Short exercise A: From the rows, extract every line from the start of the rows through the line that contains "red triangle: rotated", including both ends, and repeat those lines exactly.

+++ Text extract

Four Stories : Paths to Japanese Modern Art

Yajuro Takashima, Self-portrait with an Apple, 1923, Fukuoka Prefetural Museum of Art

Dates:
June 27 - September 23, 2009
Hours:
9:30 - 17:00 (last admission 16:30)
Closed:
Mondays and July 21 (open July 20 & Sep.21)
Organised by:
Kawamura Memorial Museum of Art (DIC Corporation)
Patronage from:
Chiba Prefecture, Chiba Prefectural Board of Education, Sakura City and The Board of Education of Sakura City

 The central pillar of the Kawamura Memorial DIC Museum of Art collection is 20th century Western art from early abstract painting, Dada and Surrealist art to postwar American art. In addition, works from Rembrandt to Impressionism and Ecole de Paris art have been collected in lieu of providing a stronger historical context for the collection. Furthermore, the museum has collected works of Japanese artists from recent years. This gives the Kawamura Museum a collection that covers the larger movements of Modern and contemporary art, with the exception of one category: Japanese art of the Modern period.

 With the influx of Western painting techniques from the late Edo period into the Meiji period (second half of the 19th century), Japanese artists began to develop forms of expression that were influenced by Western art developments but also unique in individual style. The eyes and aesthetic values with which we view art today can be said to have been shaped by the results those artistic developments, and this is also the foundation from which numerous museum collections in Japan have been formed.

++++++

Short exercise B: Condense the paragraph of the exhibition text that begins "The central pillar of the Kawamura Memorial DIC Museum" into a shorter version that keeps its main facts.

+++ Data for the task

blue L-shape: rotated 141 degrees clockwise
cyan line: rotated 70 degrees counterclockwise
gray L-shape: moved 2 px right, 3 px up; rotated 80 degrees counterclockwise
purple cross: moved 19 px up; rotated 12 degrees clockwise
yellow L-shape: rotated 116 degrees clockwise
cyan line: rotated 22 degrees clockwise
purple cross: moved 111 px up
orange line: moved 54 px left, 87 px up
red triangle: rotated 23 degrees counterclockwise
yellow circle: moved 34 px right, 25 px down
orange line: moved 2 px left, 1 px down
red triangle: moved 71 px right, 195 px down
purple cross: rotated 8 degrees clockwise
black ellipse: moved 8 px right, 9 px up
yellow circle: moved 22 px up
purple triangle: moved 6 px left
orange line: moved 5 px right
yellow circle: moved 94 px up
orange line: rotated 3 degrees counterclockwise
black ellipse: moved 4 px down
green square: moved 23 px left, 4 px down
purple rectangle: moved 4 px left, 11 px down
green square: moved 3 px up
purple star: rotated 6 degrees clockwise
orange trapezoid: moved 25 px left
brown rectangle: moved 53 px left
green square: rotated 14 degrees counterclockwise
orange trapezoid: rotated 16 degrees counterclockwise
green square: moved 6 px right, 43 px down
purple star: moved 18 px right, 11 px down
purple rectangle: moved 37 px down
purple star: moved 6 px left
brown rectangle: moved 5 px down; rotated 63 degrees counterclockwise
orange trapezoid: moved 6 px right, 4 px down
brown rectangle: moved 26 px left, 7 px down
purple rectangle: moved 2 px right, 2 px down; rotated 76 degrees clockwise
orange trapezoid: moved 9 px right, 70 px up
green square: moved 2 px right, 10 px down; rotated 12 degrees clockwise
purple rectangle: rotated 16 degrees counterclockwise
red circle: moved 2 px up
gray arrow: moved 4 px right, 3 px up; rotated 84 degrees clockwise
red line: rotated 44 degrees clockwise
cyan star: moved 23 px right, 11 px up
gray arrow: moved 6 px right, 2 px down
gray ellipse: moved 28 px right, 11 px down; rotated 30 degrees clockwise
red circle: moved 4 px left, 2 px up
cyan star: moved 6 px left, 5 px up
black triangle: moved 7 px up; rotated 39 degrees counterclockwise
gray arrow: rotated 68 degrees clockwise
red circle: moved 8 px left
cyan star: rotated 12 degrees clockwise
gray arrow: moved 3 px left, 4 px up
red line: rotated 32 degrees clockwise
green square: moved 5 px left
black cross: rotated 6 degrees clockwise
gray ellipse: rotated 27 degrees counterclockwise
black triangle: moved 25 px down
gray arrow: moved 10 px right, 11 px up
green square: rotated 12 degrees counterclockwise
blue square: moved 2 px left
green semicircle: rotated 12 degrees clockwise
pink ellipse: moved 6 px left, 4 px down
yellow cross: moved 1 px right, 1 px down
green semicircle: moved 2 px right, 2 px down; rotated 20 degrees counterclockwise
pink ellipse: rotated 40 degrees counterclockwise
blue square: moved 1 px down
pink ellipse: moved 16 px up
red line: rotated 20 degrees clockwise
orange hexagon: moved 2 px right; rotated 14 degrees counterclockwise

++++++

Correct output A:
blue L-shape: rotated 141 degrees clockwise
cyan line: rotated 70 degrees counterclockwise
gray L-shape: moved 2 px right, 3 px up; rotated 80 degrees counterclockwise
purple cross: moved 19 px up; rotated 12 degrees clockwise
yellow L-shape: rotated 116 degrees clockwise
cyan line: rotated 22 degrees clockwise
purple cross: moved 111 px up
orange line: moved 54 px left, 87 px up
red triangle: rotated 23 degrees counterclockwise

Correct output B: The Kawamura Memorial DIC Museum of Art centers its collection on 20th-century Western art, from early abstraction, Dada and Surrealism to postwar American art. It has also collected works from Rembrandt through Impressionism and the Ecole de Paris, as well as recent works by Japanese artists. The collection therefore covers the major movements of Modern and contemporary art, with one exception: Japanese art of the Modern period.